Art Green

Profile
- Position: Running back

Personal information
- Born: September 18, 1946 (age 79) Atlanta, Georgia, U.S.
- Height: 6 ft 0 in (1.83 m)
- Weight: 200 lb (91 kg)

Career information
- College: Albany State

Career history
- 1972: New Orleans Saints
- 1973–1978: Ottawa Rough Riders

Awards and highlights
- 2× Grey Cup champion (1973, 1976); 2× CFL All-Star (1975, 1976); 3× CFL East All-Star (1974, 1975, 1976);

= Art Green (running back) =

American gridiron football player (born 1946)

Art Green (born September 18, 1946) is a former all-star and Grey Cup champion running back in the Canadian Football League and the National Football League.

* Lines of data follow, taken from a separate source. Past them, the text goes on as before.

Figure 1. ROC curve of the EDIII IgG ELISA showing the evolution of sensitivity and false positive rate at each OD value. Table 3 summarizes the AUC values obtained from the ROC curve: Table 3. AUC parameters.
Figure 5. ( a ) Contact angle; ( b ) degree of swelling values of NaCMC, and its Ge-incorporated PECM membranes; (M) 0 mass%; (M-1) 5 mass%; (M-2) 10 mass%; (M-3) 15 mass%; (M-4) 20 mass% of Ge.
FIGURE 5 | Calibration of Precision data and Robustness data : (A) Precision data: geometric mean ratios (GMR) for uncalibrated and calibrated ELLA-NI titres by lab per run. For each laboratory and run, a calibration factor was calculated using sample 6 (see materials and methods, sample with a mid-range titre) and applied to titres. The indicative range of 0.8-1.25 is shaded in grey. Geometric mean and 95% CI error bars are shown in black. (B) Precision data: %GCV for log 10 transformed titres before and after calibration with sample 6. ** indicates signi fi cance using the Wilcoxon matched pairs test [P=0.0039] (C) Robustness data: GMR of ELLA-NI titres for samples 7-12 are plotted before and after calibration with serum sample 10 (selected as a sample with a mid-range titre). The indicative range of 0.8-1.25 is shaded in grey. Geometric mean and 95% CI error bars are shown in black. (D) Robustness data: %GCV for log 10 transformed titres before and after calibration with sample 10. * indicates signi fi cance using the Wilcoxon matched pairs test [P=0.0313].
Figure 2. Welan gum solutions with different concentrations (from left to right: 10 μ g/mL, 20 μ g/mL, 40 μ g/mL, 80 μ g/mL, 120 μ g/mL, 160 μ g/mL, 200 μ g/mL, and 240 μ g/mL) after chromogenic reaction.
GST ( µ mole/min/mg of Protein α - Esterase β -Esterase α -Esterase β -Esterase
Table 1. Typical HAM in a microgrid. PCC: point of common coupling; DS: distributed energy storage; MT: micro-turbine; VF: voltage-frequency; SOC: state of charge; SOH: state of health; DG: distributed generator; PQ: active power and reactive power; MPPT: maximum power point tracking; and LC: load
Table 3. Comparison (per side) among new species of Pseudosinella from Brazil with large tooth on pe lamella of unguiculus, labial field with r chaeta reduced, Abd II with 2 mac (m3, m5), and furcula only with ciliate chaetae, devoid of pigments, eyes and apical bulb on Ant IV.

A graduate of Albany State University, Green played 7 games with the New Orleans Saints in 1972 before his season ended with a serious knee injury. He then came to Canada for an all-star career. In 1973, he joined the Ottawa Rough Riders for 7 games and helped them win the Grey Cup. In 1974, he was an eastern all-star, and in 1975 he rushed for 1188 yards and was a CFL all star. 1976 was a career year, with 1257 yards rushing and another thrilling victory in the classic Grey Cup game. After trying out, unsuccessfully, with the NFL in 1977, he played one last year in Ottawa.